**EXERCISE REQUIREMENTS**
Present every line of the data below as a numbered list, omitting any blank lines.

**Collected data entries**
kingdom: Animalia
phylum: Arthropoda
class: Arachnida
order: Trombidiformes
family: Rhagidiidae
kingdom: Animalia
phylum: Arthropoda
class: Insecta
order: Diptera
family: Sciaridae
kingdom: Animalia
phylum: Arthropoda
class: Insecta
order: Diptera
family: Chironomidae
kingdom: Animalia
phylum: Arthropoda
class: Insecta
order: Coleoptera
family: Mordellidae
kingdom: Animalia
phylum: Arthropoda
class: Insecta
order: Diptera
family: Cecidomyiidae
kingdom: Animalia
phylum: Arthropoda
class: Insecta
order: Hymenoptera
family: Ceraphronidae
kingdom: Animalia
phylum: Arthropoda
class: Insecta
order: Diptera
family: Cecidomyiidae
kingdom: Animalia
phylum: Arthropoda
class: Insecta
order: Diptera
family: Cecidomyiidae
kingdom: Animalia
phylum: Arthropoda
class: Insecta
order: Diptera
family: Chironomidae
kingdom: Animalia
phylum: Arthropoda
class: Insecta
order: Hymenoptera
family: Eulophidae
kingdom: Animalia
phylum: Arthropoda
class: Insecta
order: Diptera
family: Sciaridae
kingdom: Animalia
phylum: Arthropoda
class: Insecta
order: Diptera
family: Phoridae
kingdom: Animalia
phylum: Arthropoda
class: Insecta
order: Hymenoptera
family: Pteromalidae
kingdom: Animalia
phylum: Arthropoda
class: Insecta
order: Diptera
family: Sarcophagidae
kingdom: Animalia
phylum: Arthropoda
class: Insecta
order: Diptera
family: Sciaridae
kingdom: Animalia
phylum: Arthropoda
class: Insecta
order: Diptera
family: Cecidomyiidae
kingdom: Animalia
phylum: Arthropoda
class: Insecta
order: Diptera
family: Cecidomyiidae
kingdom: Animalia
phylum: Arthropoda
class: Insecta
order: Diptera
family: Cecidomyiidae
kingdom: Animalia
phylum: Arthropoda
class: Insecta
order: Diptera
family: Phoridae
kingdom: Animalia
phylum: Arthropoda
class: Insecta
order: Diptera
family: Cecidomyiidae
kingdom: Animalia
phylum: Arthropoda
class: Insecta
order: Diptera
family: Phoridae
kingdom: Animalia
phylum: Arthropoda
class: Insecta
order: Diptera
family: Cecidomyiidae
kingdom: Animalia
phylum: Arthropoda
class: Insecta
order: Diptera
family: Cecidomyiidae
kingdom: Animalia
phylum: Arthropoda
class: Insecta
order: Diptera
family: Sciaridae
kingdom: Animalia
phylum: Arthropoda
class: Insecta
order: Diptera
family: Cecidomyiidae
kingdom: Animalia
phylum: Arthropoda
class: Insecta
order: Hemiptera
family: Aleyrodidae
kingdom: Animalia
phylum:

**SOLUTION FOR THIS PROBLEM**
1. kingdom: Animalia
2. phylum: Arthropoda
3. class: Arachnida
4. order: Trombidiformes
5. family: Rhagidiidae
6. kingdom: Animalia
7. phylum: Arthropoda
8. class: Insecta
9. order: Diptera
10. family: Sciaridae
11. kingdom: Animalia
12. phylum: Arthropoda
13. class: Insecta
14. order: Diptera
15. family: Chironomidae
16. kingdom: Animalia
17. phylum: Arthropoda
18. class: Insecta
19. order: Coleoptera
20. family: Mordellidae
21. kingdom: Animalia
22. phylum: Arthropoda
23. class: Insecta
24. order: Diptera
25. family: Cecidomyiidae
26. kingdom: Animalia
27. phylum: Arthropoda
28. class: Insecta
29. order: Hymenoptera
30. family: Ceraphronidae
31. kingdom: Animalia
32. phylum: Arthropoda
33. class: Insecta
34. order: Diptera
35. family: Cecidomyiidae
36. kingdom: Animalia
37. phylum: Arthropoda
38. class: Insecta
39. order: Diptera
40. family: Cecidomyiidae
41. kingdom: Animalia
42. phylum: Arthropoda
43. class: Insecta
44. order: Diptera
45. family: Chironomidae
46. kingdom: Animalia
47. phylum: Arthropoda
48. class: Insecta
49. order: Hymenoptera
50. family: Eulophidae
51. kingdom: Animalia
52. phylum: Arthropoda
53. class: Insecta
54. order: Diptera
55. family: Sciaridae
56. kingdom: Animalia
57. phylum: Arthropoda
58. class: Insecta
59. order: Diptera
60. family: Phoridae
61. kingdom: Animalia
62. phylum: Arthropoda
63. class: Insecta
64. order: Hymenoptera
65. family: Pteromalidae
66. kingdom: Animalia
67. phylum: Arthropoda
68. class: Insecta
69. order: Diptera
70. family: Sarcophagidae
71. kingdom: Animalia
72. phylum: Arthropoda
73. class: Insecta
74. order: Diptera
75. family: Sciaridae
76. kingdom: Animalia
77. phylum: Arthropoda
78. class: Insecta
79. order: Diptera
80. family: Cecidomyiidae
81. kingdom: Animalia
82. phylum: Arthropoda
83. class: Insecta
84. order: Diptera
85. family: Cecidomyiidae
86. kingdom: Animalia
87. phylum: Arthropoda
88. class: Insecta
89. order: Diptera
90. family: Cecidomyiidae
91. kingdom: Animalia
92. phylum: Arthropoda
93. class: Insecta
94. order: Diptera
95. family: Phoridae
96. kingdom: Animalia
97. phylum: Arthropoda
98. class: Insecta
99. order: Diptera
100. family: Cecidomyiidae
101. kingdom: Animalia
102. phylum: Arthropoda
103. class: Insecta
104. order: Diptera
105. family: Phoridae
106. kingdom: Animalia
107. phylum: Arthropoda
108. class: Insecta
109. order: Diptera
110. family: Cecidomyiidae
111. kingdom: Animalia
112. phylum: Arthropoda
113. class: Insecta
114. order: Diptera
115. family: Cecidomyiidae
116. kingdom: Animalia
117. phylum: Arthropoda
118. class: Insecta
119. order: Diptera
120. family: Sciaridae
121. kingdom: Animalia
122. phylum: Arthropoda
123. class: Insecta
124. order: Diptera
125. family: Cecidomyiidae
126. kingdom: Animalia
127. phylum: Arthropoda
128. class: Insecta
129. order: Hemiptera
130. family: Aleyrodidae
131. kingdom: Animalia
132. phylum:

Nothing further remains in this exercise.